The Qiānyuè Building 千越大樓 is one of the most recognizable ruins in central Taiwan. Located only a short distance from Taichung Station 台中車站, it is impossible to miss if you bother to look up at some point while walking deeper into the city. This mixed-use commercial and residential high-rise was originally built in the 1970s and, thanks to its location at the very heart of the famous Taichung Electronics Street 台中電子街商圈, reached its apex during the consumer electronics boom of the late 1980s and early 1990s.
By the turn of the millennium the city’s center of gravity moved westward to new developments in Xitun and the Qianyue Building slipped into terminal decline along with much of the rest of Central Taichung. Like most other mixed-use commercial buildings in Taiwan this one was home to a variety of restaurants, cram schools (Chinese: bǔxíbān 補習班), nightclubs, karaoke joints, and so on, in addition to the eponymous Qianyue Department Store 千越百貨. Many of these businesses would have closed while others changed owners and went downmarket as decay set in. The final nail in the coffin was a devastating fire that broke out in the seventh floor dance club in 2005. Nowadays this ruined landmark has become a symbol for what is widely considered to be one of the most run-down parts of urban Taiwan. (Not that this should dissuade you from visiting. The worst parts of Taiwan are still way safer than an average American city!)
Perhaps due to its ease of access, central location, and distinctive look the Qianyue Building is regularly used for photo shoots of all kinds. I have made many trips to the building over the last several years and often bump into small groups of Taiwanese satisfying their curiosity or deeply engaged in setting up a photo shoot (check out these geotagged photos on Facebook for some examples). There is no barrier to entry and nobody working at the many businesses that still ring the base of the building seem to care who goes inside.
Given that the Qianyue Building is one of the most popular and well-explored ruins in the nation I won’t be going into my usual level of detail in this post. The entire building has been picked clean and thoroughly trashed so there wouldn’t be too much to say anyhow. In this case I’m going to let the pictures (and the accompanying captions) tell most of the story.
The layout of the Qianyue Building is somewhat confusing at first. There are actually two structures on site: a big building fronting onto the main street and a smaller one about half the size of the first that backs onto the electronics shopping street. Both buildings are connected with a series of bridges and stairways. Several small, traditional restaurants cling to life on the ground floor and a handful of more specialized shops haunt the second and third levels. Most of the rest of the building lies in ruin with one notable exception: the fifth floor has been converted into apartments, most of which still seem to be occupied. Look at the photos in this post and think about that for a moment. This building is home for about a dozen people! (And don’t get too close—a rather startling alarm will sound if you take a wrong turn on the residential level.)

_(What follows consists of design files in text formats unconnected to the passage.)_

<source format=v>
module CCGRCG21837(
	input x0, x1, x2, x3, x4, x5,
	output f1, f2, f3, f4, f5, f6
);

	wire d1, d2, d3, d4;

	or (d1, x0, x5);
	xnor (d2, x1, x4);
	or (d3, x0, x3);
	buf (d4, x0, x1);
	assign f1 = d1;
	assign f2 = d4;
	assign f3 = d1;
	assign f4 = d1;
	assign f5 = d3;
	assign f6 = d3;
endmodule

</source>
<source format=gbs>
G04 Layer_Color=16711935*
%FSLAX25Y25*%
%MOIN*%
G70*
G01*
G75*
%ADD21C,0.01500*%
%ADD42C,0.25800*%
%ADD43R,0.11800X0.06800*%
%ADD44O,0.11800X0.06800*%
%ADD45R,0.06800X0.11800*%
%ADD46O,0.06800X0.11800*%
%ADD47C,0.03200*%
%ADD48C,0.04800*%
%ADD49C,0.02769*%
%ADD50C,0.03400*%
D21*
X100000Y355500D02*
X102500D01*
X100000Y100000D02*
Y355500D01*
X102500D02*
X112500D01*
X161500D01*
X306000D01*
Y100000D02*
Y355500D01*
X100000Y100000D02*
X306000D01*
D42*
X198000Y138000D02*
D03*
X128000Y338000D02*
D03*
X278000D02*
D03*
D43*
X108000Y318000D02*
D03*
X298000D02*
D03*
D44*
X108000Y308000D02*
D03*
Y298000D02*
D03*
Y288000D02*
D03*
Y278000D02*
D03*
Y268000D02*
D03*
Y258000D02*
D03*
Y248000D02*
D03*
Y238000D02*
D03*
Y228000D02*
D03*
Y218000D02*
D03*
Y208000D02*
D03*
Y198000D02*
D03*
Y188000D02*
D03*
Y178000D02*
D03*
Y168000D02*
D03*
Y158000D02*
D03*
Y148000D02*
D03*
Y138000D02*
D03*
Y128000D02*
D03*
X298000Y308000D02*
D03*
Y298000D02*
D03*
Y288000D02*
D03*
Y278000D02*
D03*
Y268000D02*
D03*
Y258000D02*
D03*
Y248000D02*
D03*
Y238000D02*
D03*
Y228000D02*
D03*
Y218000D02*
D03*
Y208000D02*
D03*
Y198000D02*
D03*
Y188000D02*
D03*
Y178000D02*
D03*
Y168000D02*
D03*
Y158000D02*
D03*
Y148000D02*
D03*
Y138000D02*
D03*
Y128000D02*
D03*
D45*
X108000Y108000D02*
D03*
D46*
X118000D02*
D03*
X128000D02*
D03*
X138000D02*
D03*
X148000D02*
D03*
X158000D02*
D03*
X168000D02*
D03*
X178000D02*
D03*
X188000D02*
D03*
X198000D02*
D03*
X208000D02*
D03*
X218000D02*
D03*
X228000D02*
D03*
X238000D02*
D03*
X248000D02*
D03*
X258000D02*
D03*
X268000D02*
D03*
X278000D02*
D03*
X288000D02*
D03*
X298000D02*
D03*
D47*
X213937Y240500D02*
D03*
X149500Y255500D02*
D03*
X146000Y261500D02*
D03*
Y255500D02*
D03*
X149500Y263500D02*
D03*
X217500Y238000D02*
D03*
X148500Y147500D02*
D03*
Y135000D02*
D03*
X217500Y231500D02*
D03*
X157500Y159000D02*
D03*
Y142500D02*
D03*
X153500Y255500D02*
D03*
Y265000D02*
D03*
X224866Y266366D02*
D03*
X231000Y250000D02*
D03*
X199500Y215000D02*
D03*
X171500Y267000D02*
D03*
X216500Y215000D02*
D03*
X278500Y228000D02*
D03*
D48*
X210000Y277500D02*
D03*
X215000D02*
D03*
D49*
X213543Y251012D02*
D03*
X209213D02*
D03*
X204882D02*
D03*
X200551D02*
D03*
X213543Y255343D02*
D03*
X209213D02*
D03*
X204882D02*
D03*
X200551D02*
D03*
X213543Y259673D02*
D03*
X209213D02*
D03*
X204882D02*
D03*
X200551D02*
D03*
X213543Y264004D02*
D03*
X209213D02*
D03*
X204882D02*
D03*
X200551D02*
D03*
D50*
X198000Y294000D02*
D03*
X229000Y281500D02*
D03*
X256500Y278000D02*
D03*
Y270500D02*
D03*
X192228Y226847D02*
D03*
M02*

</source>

The higher levels of the main building are the most interesting part of the entire complex. Here you will find the ruins of the pubs, nightclubs, and karaoke bars that used to attract revelers from all around the city in more prosperous times. As business began to falter at least one of these nightclubs turned into a hangout for migrant workers from Southeast Asia much like you’ll find today in the neighbouring First Square 第一廣場. It is here that the fire broke out in 2005, though little evidence of this remains. Perhaps it wasn’t a very serious blaze?
The most distinctive feature of the Qianyue Building is undoubtedly the round UFO-like tower on the rooftop that was once home to a KTV with a 360 degree view of the city. This tower isn’t particularly safe—you’ll notice several gaping holes in the floor of the upper levels—nor is the adjoining bathroom, which is also a regular fixture of photo shoots in the building. Watch your step when exploring this area!

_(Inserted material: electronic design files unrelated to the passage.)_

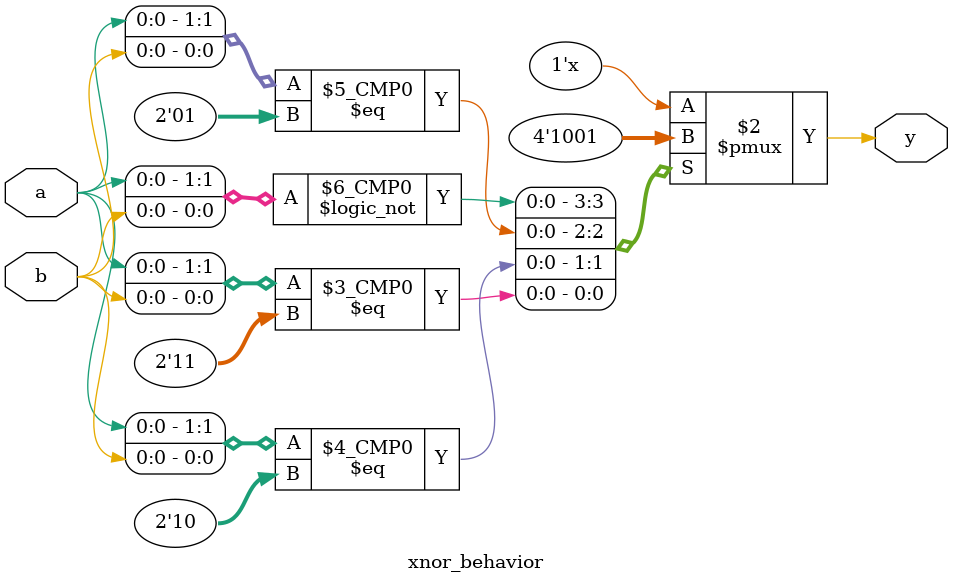
<source format=v>
module xnor_behavior(y,a,b);
output y;
input a,b;
reg y; 
always @ (a or b)
begin 
case ({a, b})
2'b00: begin y = 1; end 
2'b01: begin y = 0; end
2'b10: begin y = 0; end
2'b11: begin y = 1; end
endcase
end
endmodule
</source>
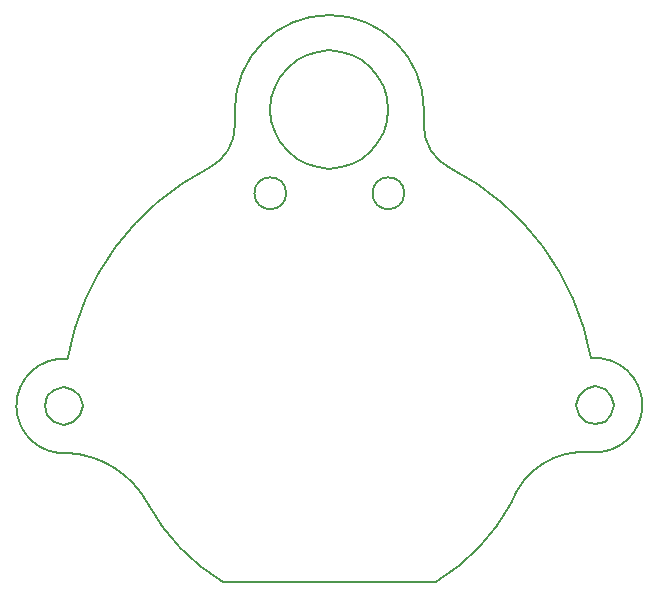
<source format=gbr>
G04 DipTrace 2.4.0.2*
%INBoardOutline.gbr*%
%MOIN*%
%ADD11C,0.0055*%
%FSLAX44Y44*%
G04*
G70*
G90*
G75*
G01*
%LNBoardOutline*%
%LPD*%
X-3150Y9878D2*
D11*
G02X3149Y9878I3150J0D01*
G01*
Y9338D1*
G03X4011Y7934I1574J0D01*
G01*
G02X8720Y1593I-4011J-7898D01*
G01*
G02X8716Y-1545I138J-1569D01*
G01*
G03X6061Y-3239I-232J-2562D01*
G01*
G02X3549Y-5870I-6062J3275D01*
G01*
X-3549D1*
G02X-6052Y-3257I3547J5904D01*
G01*
G03X-8712Y-1570I-2848J-1549D01*
G01*
G02X-8725Y1567I-147J1568D01*
G01*
G02X-4011Y7934I8725J-1532D01*
G01*
G03X-3150Y9338I-713J1404D01*
G01*
Y9878D1*
X8228Y24D2*
X8313Y339D1*
X8543Y569D1*
X8858Y654D1*
X9173Y569D1*
X9404Y339D1*
X9488Y24D1*
X9404Y-291D1*
X9173Y-522D1*
X8858Y-606D1*
X8543Y-522D1*
X8313Y-291D1*
X8228Y24D1*
X-9488Y-2D2*
X-9404Y313D1*
X-9173Y543D1*
X-8858Y628D1*
X-8543Y543D1*
X-8313Y313D1*
X-8228Y-2D1*
X-8313Y-317D1*
X-8543Y-548D1*
X-8858Y-632D1*
X-9173Y-548D1*
X-9404Y-317D1*
X-9488Y-2D1*
X-1969Y9878D2*
X-1931Y10262D1*
X-1819Y10632D1*
X-1637Y10972D1*
X-1392Y11270D1*
X-1094Y11515D1*
X-753Y11697D1*
X-384Y11809D1*
X0Y11847D1*
X384Y11809D1*
X753Y11697D1*
X1093Y11515D1*
X1392Y11270D1*
X1637Y10972D1*
X1819Y10632D1*
X1931Y10262D1*
X1968Y9878D1*
X1931Y9494D1*
X1819Y9125D1*
X1637Y8785D1*
X1392Y8486D1*
X1093Y8241D1*
X753Y8060D1*
X384Y7948D1*
X0Y7910D1*
X-384Y7948D1*
X-753Y8060D1*
X-1094Y8241D1*
X-1392Y8486D1*
X-1637Y8785D1*
X-1819Y9125D1*
X-1931Y9494D1*
X-1969Y9878D1*
X-2500Y7087D2*
G02X-2500Y7087I531J0D01*
G01*
X1437D2*
G02X1437Y7087I531J0D01*
G01*
M02*

</source>
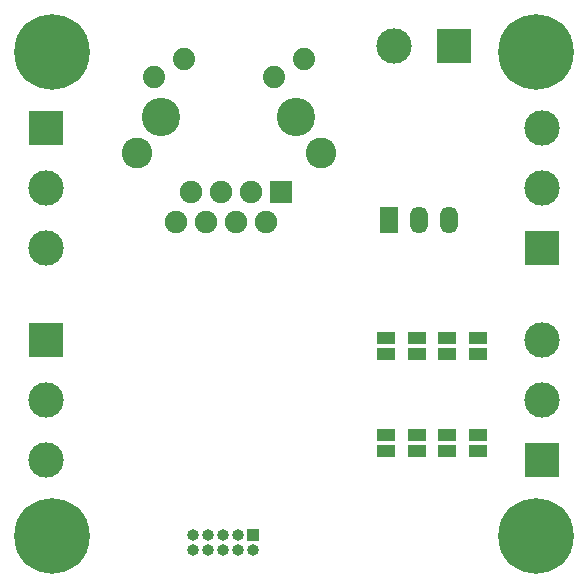
<source format=gbr>
%TF.GenerationSoftware,KiCad,Pcbnew,7.0.6*%
%TF.CreationDate,2024-06-28T04:54:33+09:00*%
%TF.ProjectId,artnet-neopixel,6172746e-6574-42d6-9e65-6f706978656c,rev?*%
%TF.SameCoordinates,Original*%
%TF.FileFunction,Soldermask,Bot*%
%TF.FilePolarity,Negative*%
%FSLAX46Y46*%
G04 Gerber Fmt 4.6, Leading zero omitted, Abs format (unit mm)*
G04 Created by KiCad (PCBNEW 7.0.6) date 2024-06-28 04:54:33*
%MOMM*%
%LPD*%
G01*
G04 APERTURE LIST*
%ADD10C,3.250000*%
%ADD11C,1.890000*%
%ADD12R,1.900000X1.900000*%
%ADD13C,1.900000*%
%ADD14C,2.600000*%
%ADD15R,3.000000X3.000000*%
%ADD16C,3.000000*%
%ADD17R,1.500000X2.300000*%
%ADD18O,1.500000X2.300000*%
%ADD19C,6.400000*%
%ADD20R,1.000000X1.000000*%
%ADD21O,1.000000X1.000000*%
%ADD22R,1.500000X1.000000*%
G04 APERTURE END LIST*
D10*
%TO.C,J7*%
X75215000Y-60030000D03*
X63785000Y-60030000D03*
D11*
X63175000Y-56650000D03*
X65715000Y-55130000D03*
X73285000Y-56650000D03*
X75825000Y-55130000D03*
D12*
X73945000Y-66370000D03*
D13*
X72675000Y-68910000D03*
X71405000Y-66370000D03*
X70135000Y-68910000D03*
X68865000Y-66370000D03*
X67595000Y-68910000D03*
X66325000Y-66370000D03*
X65055000Y-68910000D03*
D14*
X77275000Y-63080000D03*
X61725000Y-63080000D03*
%TD*%
D15*
%TO.C,J1*%
X88540000Y-54000000D03*
D16*
X83460000Y-54000000D03*
%TD*%
D15*
%TO.C,J4*%
X96000000Y-89080000D03*
D16*
X96000000Y-84000000D03*
X96000000Y-78920000D03*
%TD*%
D15*
%TO.C,J3*%
X96000000Y-71080000D03*
D16*
X96000000Y-66000000D03*
X96000000Y-60920000D03*
%TD*%
D17*
%TO.C,U1*%
X83053000Y-68707500D03*
D18*
X85593000Y-68707500D03*
X88133000Y-68707500D03*
%TD*%
D19*
%TO.C,H1*%
X54500000Y-54500000D03*
%TD*%
D20*
%TO.C,J2*%
X71550000Y-95375000D03*
D21*
X71550000Y-96645000D03*
X70280000Y-95375000D03*
X70280000Y-96645000D03*
X69010000Y-95375000D03*
X69010000Y-96645000D03*
X67740000Y-95375000D03*
X67740000Y-96645000D03*
X66470000Y-95375000D03*
X66470000Y-96645000D03*
%TD*%
D19*
%TO.C,H4*%
X95500000Y-95500000D03*
%TD*%
%TO.C,H3*%
X54500000Y-95500000D03*
%TD*%
%TO.C,H2*%
X95500000Y-54500000D03*
%TD*%
D15*
%TO.C,J5*%
X54000000Y-78920000D03*
D16*
X54000000Y-84000000D03*
X54000000Y-89080000D03*
%TD*%
D15*
%TO.C,J6*%
X54000000Y-60920000D03*
D16*
X54000000Y-66000000D03*
X54000000Y-71080000D03*
%TD*%
D22*
%TO.C,JP8*%
X82800000Y-86950000D03*
X82800000Y-88250000D03*
%TD*%
%TO.C,JP7*%
X85400000Y-86950000D03*
X85400000Y-88250000D03*
%TD*%
%TO.C,JP3*%
X85400000Y-80050000D03*
X85400000Y-78750000D03*
%TD*%
%TO.C,JP5*%
X90600000Y-86950000D03*
X90600000Y-88250000D03*
%TD*%
%TO.C,JP2*%
X88000000Y-80050000D03*
X88000000Y-78750000D03*
%TD*%
%TO.C,JP4*%
X82800000Y-80050000D03*
X82800000Y-78750000D03*
%TD*%
%TO.C,JP6*%
X88000000Y-86950000D03*
X88000000Y-88250000D03*
%TD*%
%TO.C,JP1*%
X90600000Y-80050000D03*
X90600000Y-78750000D03*
%TD*%
M02*

</source>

So there you have it: one of Taiwan’s most popular ruins, now available as part of my ongoing series of posts about the nation’s many abandonments. If you enjoyed this post I strongly recommend checking out the Qiáoyǒu Building 喬友大廈, a similar (but far less known) building in nearby Changhua City. Finally, for more about the Qianyue Building from the Taiwanese blogosphere try here, here, here, here, and here.
Great post—passed it so many times I hardly notice it anymore, but thanks for digging up a bit of the place’s history and wandering up where i never would.